No linebuffer inserted after function conv2.
terminate called after throwing an instance of 'std::domain_error'
  what():  type must be number, but is string
./test/scripts/run_hw_unit_tests.sh: line 18: 14079 Aborted                 (core dumped) ./all-tests
Extracting testbench files...

Which seems to be before coreir code generation. I cannot get the cascade app itself to fail either on travis or locally.

Kuree commented 4 years ago

@dillonhuff To reproduce the cascade bug, can you attach to the docker container keyi-debug-flow on kiwi?

dillonhuff commented 4 years ago

@Kuree @joyliu37 when I run cascade in that container the code crashes inside the unified buffer rewrites (which now run on each execution of Halide-to-Hardware).

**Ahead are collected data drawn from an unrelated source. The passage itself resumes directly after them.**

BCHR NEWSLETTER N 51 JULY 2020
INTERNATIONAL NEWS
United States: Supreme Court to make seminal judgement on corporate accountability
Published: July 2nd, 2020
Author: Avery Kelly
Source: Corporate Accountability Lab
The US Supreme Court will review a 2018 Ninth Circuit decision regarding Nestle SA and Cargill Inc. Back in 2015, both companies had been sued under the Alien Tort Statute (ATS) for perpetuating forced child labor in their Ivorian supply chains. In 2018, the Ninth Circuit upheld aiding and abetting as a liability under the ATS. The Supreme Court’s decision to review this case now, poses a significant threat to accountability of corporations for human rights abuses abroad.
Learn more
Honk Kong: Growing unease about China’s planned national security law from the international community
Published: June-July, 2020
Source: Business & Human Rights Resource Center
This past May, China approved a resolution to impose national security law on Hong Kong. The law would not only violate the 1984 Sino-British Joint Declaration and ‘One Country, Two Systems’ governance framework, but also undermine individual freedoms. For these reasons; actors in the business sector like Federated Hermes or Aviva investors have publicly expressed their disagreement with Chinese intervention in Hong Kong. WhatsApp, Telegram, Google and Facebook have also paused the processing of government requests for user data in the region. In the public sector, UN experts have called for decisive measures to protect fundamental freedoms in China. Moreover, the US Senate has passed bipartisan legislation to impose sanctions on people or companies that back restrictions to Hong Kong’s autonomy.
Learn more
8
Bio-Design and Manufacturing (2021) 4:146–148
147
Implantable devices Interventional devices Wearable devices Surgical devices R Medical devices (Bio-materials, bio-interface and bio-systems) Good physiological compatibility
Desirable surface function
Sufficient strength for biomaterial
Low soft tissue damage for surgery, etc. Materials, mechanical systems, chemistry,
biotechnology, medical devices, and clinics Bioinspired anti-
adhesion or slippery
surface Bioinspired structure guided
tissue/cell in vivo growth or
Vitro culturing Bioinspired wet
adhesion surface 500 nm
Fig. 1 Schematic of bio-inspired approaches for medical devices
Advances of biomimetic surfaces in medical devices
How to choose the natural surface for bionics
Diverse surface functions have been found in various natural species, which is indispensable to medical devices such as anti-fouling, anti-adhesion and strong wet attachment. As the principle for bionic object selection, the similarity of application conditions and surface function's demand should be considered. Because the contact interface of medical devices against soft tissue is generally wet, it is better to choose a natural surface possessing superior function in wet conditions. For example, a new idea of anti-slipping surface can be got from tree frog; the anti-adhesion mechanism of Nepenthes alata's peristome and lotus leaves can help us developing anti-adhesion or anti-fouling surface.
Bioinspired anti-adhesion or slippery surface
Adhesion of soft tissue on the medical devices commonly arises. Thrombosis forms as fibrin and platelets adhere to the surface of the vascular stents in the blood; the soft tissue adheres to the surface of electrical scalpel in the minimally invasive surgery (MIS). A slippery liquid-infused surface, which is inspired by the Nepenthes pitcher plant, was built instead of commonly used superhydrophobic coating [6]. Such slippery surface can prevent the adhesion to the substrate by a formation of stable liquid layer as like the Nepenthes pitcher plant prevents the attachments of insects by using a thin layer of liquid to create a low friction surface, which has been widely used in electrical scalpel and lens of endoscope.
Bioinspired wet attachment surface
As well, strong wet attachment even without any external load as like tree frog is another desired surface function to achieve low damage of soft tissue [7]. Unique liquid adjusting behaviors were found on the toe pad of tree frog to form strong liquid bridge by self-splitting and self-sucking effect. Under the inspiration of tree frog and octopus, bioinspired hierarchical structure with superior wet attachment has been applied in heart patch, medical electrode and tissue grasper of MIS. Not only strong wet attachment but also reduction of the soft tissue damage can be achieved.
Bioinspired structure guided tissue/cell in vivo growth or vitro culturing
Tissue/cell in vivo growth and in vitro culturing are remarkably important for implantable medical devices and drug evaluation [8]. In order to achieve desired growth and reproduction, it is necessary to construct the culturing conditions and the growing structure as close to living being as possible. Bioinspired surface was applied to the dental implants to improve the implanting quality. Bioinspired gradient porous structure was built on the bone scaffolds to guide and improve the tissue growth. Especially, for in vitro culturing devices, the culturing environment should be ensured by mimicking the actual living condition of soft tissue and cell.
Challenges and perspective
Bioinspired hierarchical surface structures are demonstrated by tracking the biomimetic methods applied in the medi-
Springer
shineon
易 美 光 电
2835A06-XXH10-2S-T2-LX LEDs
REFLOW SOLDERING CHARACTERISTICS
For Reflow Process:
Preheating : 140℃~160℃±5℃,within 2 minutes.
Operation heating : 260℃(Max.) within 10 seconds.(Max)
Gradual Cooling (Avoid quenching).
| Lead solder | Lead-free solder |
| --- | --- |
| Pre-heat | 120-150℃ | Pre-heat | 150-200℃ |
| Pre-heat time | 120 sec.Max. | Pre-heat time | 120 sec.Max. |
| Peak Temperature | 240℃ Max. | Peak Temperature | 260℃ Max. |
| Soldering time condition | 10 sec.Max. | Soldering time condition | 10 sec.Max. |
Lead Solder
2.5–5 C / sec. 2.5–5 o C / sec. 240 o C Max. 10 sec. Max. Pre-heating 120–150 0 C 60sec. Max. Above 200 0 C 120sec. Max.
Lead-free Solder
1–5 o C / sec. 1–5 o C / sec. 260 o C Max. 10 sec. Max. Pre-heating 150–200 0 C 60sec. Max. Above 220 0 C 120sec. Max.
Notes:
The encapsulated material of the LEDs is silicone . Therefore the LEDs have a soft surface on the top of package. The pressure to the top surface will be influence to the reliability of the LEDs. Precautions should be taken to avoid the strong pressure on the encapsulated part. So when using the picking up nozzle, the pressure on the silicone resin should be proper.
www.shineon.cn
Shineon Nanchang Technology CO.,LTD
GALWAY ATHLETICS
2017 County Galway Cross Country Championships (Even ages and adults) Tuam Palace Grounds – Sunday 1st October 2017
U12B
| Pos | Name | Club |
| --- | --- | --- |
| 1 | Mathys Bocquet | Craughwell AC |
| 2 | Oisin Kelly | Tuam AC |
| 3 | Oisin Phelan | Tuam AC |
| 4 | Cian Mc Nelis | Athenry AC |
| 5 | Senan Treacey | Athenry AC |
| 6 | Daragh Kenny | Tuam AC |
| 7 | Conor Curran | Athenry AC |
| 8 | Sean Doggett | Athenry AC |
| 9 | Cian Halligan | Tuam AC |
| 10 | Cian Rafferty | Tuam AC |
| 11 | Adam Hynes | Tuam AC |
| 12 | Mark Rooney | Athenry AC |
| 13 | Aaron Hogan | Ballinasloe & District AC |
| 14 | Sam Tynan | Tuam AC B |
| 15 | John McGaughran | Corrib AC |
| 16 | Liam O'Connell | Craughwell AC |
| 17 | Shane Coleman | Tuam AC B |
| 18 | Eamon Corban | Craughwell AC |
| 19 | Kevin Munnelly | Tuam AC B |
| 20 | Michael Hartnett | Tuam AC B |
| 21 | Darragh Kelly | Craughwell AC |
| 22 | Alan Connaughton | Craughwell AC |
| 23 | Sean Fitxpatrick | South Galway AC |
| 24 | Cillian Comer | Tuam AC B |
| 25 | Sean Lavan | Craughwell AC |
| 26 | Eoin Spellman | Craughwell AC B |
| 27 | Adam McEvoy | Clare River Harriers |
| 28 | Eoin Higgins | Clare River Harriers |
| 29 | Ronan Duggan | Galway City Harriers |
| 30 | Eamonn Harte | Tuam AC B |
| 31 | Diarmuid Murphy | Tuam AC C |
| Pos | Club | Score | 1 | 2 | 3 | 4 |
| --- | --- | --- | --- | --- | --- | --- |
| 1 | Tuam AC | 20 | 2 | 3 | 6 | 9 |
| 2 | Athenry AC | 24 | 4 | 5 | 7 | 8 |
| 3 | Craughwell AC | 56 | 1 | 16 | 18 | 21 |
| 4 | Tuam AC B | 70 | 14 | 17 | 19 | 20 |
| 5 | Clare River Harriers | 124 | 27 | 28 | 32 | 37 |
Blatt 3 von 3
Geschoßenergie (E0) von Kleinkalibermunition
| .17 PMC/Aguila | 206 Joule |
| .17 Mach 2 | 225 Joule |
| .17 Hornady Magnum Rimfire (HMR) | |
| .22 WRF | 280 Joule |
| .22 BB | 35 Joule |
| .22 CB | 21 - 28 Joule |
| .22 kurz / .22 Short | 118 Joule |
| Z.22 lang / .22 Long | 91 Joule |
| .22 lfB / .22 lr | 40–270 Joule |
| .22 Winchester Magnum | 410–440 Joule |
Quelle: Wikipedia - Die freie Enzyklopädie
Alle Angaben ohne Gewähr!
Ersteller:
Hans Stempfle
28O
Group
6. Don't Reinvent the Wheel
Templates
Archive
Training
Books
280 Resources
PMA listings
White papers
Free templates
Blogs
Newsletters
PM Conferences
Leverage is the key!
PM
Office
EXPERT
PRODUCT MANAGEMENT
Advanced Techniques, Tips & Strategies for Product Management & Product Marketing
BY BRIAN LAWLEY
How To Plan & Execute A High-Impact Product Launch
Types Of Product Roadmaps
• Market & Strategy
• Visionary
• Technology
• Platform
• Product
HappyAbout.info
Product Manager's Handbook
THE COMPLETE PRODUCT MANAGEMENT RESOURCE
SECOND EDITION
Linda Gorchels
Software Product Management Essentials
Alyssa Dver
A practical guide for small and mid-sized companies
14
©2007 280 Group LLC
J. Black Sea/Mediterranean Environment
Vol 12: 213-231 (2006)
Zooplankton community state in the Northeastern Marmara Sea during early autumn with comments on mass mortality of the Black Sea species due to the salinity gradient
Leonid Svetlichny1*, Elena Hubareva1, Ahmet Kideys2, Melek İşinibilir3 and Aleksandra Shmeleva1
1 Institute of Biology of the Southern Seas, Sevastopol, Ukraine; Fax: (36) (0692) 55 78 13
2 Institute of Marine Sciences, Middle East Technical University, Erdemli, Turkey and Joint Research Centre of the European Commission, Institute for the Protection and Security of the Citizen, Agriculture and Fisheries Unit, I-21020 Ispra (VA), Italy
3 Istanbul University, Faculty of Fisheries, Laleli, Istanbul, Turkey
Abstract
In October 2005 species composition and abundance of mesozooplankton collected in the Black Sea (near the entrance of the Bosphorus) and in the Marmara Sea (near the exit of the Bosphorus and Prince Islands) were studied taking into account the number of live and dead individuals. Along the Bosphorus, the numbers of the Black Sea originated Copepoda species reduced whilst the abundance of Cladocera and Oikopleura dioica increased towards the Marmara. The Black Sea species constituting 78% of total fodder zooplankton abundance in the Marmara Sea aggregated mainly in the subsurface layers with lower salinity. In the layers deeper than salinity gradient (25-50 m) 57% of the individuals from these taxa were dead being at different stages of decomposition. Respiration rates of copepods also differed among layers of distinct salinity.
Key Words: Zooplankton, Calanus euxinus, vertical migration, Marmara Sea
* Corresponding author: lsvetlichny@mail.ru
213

It seems that the crash is here:

https://github.com/StanfordAHA/Halide-to-Hardware/blob/fa9fbb73a3aaa3e83cf2e3e0ce4dffdf391a5a20/src/UBufferRewrites.cpp#L832-L838

Joey do you have any idea why this would be crashing on kiwi?

Kuree commented 4 years ago

@joyliu37 Still fails: https://buildkite.com/stanford-aha/garnetflow/builds/1543#9278e7a8-da98-4172-a2ed-c5dd798315b3/6-7048

joyliu37 commented 4 years ago

There is a typo in gaussian, and it should be fixed in the newest PR.